WORKING DATA Block Start
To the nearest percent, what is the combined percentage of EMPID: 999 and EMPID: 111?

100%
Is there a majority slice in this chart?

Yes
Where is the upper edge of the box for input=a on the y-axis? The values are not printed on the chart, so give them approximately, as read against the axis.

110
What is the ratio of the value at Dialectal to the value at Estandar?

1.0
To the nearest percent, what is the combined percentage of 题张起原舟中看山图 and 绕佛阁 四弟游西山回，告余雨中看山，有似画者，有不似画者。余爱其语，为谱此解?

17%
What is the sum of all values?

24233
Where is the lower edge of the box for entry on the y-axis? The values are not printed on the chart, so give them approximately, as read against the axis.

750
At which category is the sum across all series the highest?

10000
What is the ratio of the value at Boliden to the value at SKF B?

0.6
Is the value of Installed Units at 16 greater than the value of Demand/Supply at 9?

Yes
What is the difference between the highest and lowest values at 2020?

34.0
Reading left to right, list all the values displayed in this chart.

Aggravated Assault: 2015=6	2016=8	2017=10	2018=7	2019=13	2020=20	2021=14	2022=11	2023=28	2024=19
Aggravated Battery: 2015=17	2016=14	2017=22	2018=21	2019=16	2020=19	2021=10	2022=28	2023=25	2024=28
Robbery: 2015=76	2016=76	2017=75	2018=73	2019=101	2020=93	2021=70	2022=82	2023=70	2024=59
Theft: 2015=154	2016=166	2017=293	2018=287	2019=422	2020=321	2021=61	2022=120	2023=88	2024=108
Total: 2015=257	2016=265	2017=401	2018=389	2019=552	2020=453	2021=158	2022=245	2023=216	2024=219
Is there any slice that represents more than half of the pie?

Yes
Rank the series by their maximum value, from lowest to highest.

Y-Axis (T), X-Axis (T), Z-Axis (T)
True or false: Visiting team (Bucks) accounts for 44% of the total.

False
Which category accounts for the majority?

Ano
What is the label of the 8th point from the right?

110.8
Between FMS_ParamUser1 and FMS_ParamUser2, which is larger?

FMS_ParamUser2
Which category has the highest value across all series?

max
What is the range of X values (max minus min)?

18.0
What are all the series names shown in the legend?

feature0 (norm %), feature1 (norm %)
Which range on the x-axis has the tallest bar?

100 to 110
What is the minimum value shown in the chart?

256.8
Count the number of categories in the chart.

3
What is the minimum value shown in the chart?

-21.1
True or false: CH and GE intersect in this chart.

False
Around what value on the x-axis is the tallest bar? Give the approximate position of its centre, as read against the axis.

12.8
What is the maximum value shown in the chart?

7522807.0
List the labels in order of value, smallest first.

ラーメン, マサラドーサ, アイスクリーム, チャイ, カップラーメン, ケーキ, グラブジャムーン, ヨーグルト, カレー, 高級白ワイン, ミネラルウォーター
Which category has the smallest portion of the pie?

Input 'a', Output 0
WORKING DATA Block End
TASK OBJECTIVE:
Please pick out every row above that contains the word "there", treating case as significant, and copy each one in full.

EXERCISE SOLUTION:
Is there a majority slice in this chart?
Is there any slice that represents more than half of the pie?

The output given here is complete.